## [Texto fornecido]

A Procuradoria Geral da República (PGR) concedeu parecer apontando desproporcionalidade entre o número de servidores efetivos e o de cargos comissionados na Assembleia Legislativa (AL) do Paraná.
O documento, assinado pelo procurador-geral da República, Roberto Gurgel, e pela vice-procuradora-geral Deborah Pereira, consta da Ação Direta de Inconstitucionalidade (ADI) ajuizada em julho do ano passado pelo Conselho Federal da Ordem dos Advogados do Brasil (CFOAB). A entidade questionou as leis estaduais 16.390/2010 e 16.792/2011 que criaram quase 1,7 mil cargos em comissão na AL.
No parecer, com data de 30 de novembro de 2012, porém, publicado apenas no último dia 23, os procuradores afirmam que ''ao analisar as leis impugnadas, percebe-se que o cenário por elas criado é inadequado, desnecessário e desproporcional em sentido estrito''.
A inadequação é traduzida pela possibilidade de que 360 servidores comissionados sejam contratados para tarefas administrativas. ''Sendo mero trabalho administrativo, a ausência de concurso para a vaga não se justifica'', escreveram os procuradores. Cargos comissionados somente podem ocupar funções de direção, chefia e assessoramento, conforme previsto na Constituição Federal.
A desnecessidade da criação de novos cargos comissionados, diz o parecer, fica evidente ao se constatar que hoje a AL funciona com 722 comissionados ao passo que as leis impugnadas mais que dobrariam este número, o que ''torna óbvio que tais cargos são desnecessários''.
Ainda conforme o documento, a desproporcionalidade reside no fato de a AL ter 463 servidores estáveis contra a possibilidade de quase 1,7 mil comissionados (pois inclui aqueles que trabalham nos gabinetes dos 54 parlamentares). O mesmo ocorre com os funcionários comissionados que executam tarefas administrativas. Hoje são 145 e as leis aumentam o número para 360, de acordo com dados constantes do parecer da PGR.
Por isso, os procuradores da República atestam que ''é inquestionável a importância dos concursos públicos para um serviço público baseado no mérito, para uma prestação moral e para impedir arbitrariedades na alocação de recursos públicos''. A Advocacia-Geral da União também se manifestou pela inconstitucionalidade das leis.
Na ADI, a AL argumenta que ''o elevado número de cargos comissionados se deve a uma situação anterior, a qual essa lei tenta atenuar, reduzindo a quantidade de servidores, tanto comissionados quanto efetivos''.
O governador do Paraná, Beto Richa (PSDB), também requerido na ação por ter sancionado as leis, afirma que ''os cargos comissionados estão em consonância com a Constituição Federal''.
Após o parecer da PGR, o processo foi encaminhado ao gabinete do relator, ministro Marco Aurélio.

## [Dados de origem]
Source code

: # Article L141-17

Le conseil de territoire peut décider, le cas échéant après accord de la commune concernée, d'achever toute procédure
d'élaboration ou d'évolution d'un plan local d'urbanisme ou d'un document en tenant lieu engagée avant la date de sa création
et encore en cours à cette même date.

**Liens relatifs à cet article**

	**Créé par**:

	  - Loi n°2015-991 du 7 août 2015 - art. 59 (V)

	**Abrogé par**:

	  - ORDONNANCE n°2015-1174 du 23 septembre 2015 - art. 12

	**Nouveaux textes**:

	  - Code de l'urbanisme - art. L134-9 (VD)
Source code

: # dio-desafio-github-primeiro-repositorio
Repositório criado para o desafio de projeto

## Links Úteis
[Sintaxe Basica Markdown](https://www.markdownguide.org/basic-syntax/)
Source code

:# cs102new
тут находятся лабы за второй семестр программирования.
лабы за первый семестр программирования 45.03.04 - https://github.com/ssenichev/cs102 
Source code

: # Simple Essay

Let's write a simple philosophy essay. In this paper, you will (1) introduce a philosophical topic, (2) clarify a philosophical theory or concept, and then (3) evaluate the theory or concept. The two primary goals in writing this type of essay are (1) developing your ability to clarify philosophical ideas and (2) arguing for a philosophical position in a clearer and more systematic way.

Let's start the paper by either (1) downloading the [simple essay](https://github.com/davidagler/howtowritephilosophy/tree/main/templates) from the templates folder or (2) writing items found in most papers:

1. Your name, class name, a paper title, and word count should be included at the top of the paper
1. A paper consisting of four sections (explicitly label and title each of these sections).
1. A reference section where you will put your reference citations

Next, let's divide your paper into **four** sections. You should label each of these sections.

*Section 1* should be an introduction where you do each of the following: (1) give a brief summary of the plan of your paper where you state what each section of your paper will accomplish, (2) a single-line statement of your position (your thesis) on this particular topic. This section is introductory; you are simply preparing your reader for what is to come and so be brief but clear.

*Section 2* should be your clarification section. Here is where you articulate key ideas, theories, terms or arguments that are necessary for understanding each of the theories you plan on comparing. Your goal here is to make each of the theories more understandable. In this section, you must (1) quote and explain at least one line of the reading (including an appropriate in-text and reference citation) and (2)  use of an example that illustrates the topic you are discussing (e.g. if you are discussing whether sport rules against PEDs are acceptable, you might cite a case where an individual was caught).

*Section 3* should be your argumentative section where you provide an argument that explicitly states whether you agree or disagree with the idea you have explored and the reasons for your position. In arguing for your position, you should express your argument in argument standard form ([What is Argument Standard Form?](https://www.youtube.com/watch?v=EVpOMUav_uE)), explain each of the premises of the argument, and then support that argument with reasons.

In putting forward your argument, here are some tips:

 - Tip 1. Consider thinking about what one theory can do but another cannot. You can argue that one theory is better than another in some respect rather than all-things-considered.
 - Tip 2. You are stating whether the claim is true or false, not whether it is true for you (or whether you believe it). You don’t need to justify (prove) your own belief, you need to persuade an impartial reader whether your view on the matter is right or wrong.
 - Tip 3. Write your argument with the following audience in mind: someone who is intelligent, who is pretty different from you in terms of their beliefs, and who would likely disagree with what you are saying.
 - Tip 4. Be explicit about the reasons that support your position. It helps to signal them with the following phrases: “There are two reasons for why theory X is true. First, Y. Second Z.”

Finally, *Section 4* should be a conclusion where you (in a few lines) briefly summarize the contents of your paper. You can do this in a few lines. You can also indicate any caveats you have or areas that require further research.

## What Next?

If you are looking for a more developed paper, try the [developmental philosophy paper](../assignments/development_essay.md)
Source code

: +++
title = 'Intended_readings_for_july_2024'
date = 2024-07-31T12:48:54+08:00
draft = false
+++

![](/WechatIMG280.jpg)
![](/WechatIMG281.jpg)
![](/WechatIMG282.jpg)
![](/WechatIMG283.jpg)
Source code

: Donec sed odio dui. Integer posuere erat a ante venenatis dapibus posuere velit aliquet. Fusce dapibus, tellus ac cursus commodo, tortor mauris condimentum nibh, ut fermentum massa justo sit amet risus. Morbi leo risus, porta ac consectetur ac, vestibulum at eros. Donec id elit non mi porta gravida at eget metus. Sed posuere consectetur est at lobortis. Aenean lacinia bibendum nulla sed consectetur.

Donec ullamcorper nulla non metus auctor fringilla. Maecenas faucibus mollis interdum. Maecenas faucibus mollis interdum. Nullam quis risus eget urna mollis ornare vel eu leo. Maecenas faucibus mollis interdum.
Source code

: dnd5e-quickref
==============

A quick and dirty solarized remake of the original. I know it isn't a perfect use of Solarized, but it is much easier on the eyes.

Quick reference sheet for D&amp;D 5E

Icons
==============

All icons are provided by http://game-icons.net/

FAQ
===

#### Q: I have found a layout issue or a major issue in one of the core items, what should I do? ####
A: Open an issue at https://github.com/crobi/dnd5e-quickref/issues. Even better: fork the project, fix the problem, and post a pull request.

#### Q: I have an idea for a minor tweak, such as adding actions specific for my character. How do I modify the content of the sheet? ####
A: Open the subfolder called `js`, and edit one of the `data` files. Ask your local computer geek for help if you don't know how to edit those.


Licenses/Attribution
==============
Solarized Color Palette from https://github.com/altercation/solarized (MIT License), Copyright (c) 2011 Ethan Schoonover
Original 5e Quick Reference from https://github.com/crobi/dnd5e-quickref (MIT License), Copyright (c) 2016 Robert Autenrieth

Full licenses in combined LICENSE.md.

## [Atividades propostas]
• a. No texto sobre o parecer da PGR, quem assina o documento?
• b. Reescreva em forma de lista o parágrafo do texto sobre o parecer da PGR que começa com "Ainda conforme o documento", mantendo os fatos principais.
• c. Com base no texto sobre o parecer da PGR, explique em até três frases por que os procuradores consideram inadequado o cenário criado pelas leis.

## [Respostas esperadas]
• a. O procurador-geral da República, Roberto Gurgel, e a vice-procuradora-geral Deborah Pereira.

• b.
- Segundo o parecer, há desproporcionalidade entre os 463 servidores estáveis da AL e a possibilidade de quase 1,7 mil comissionados, número que inclui os que trabalham nos gabinetes dos 54 parlamentares.
- O mesmo ocorre com os comissionados que executam tarefas administrativas: hoje são 145, e as leis aumentam esse número para 360, de acordo com dados do parecer da PGR.

• c. As leis permitem que 360 servidores comissionados sejam contratados para tarefas administrativas. Como se trata de mero trabalho administrativo, a ausência de concurso não se justifica, já que, pela Constituição Federal, cargos comissionados só podem ocupar funções de direção, chefia e assessoramento.